ファラミアにとってエオメルは、年下だが義兄にあたる。ボロミアは随分と可愛がっていたようだったが、ファラミアはそこまでの親交はなかった。
挨拶を述べ、頭を上げたファラミアに若いローハン王はしゃちこばった笑顔を返した。

『ファラミア殿、また後ほど』


挨拶がひととおり済むと、エオメルの乾杯で宴が始まった。
山国らしい、濃くて力強いエールを満たした盃が、愛されそして尊敬された老王の魂に捧げられる。
ファラミアは兄や親戚との久々の再会をよろこぶ妻をそっとして、ローハンの諸侯に再会の挨拶と、あらためて援軍の礼を述べて回った。
そして柱の陰で、唇を噛み締めて涙を堪える『ホルトヴィネ』を見つけた。
ファラミアはそっと身体を屈め、肩に手を置いて声を掛けた。

『泣かずともよいのではないか、若く小さき人。セオデン様はあなたの笑顔をご覧になりたいと思いますよ』

メリアドクは酒と涙で真っ赤になった顔を上げた。

『僕は、無理に戦争に出て行って何も出来ず、セオデン様の足手まといでした』
『そんなことはない、現にあなたは勇敢にも私の妻を救ってくださった』
『レディ・エオウィンに助けていただいたのは僕の方です』

そう言いながらも、メリアドクは少し元気を取り戻したようだった。

『そうですね、僕はまた今日のおつとめを果たしに戻らなくちゃ』

袖で涙を拭い去り、メリアドクは小さな胸を張って上座の方に戻って行った。


『小さいのに立派な男です』

ファラミアは後ろからの声に振り向いた。そこにはいつの間に抜け出したのか、エオメル王がひとりで立っていた。
いまだに『小さき人』たちに慣れぬらしいエオメルだった。

『そうですよ、彼らの故郷には王はいませんが、彼は立派なリーダーの家柄で、それにふさわしい男だと思います』

エオメルはそれを聞いて頭を掻いた。

『私の治世はどうもいけない、黄金館の椅子に座っていることすら苦痛でね。すぐに槍を携えて狩りに出たくなってしまう。

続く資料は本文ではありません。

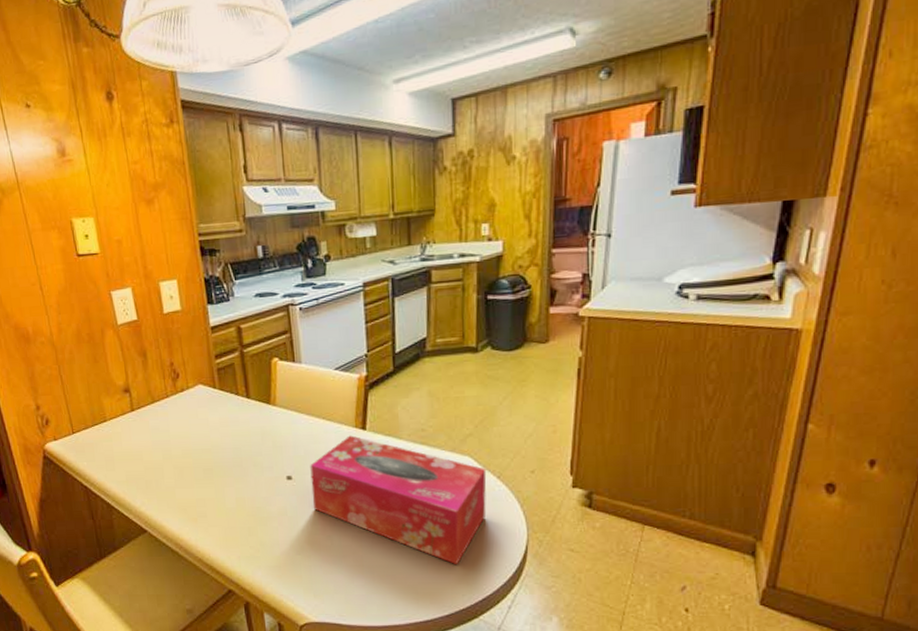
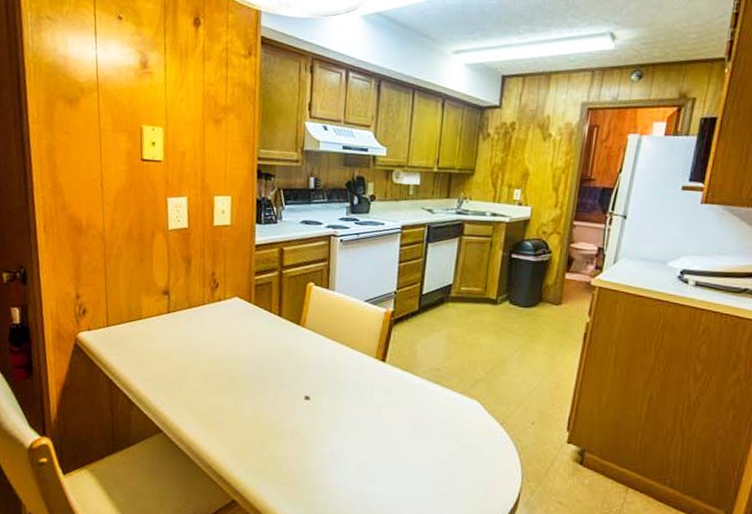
tissue box: present [310,435,487,565] -> none [325,365,491,504]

私ではなく、先王やセオドレド王太子なら・・・』

ファラミアはハッとしてエオメルの顔をまっすぐに見た。
エオメルの、そしてこの国のある種の『率直さ』は、泣くことも、弱音を吐く事も許されない石造りの都で生まれ育ったファラミアには、どことなく慣れぬ感覚であった。

エオメルはファラミアの視線にばつが悪そうな表情を返した。

『いやこれは失礼、つい不甲斐ないことを申してしまいました』
『そんなことはありませんよ。ご重責、お察ししますよ』

ファラミアのそつのない返答を受け、エオメルはさらに決まり悪そうに去って行った。

残されたファラミアは手持ちぶさたに片手の酒盃に口を付けた。風味の強い、濃い味のエールはまさに、情の厚さや率直さを憚らぬローハンの国民性そのもののように感じられた。それは異国のものである以上に、ファラミアにとって慣れぬものだった。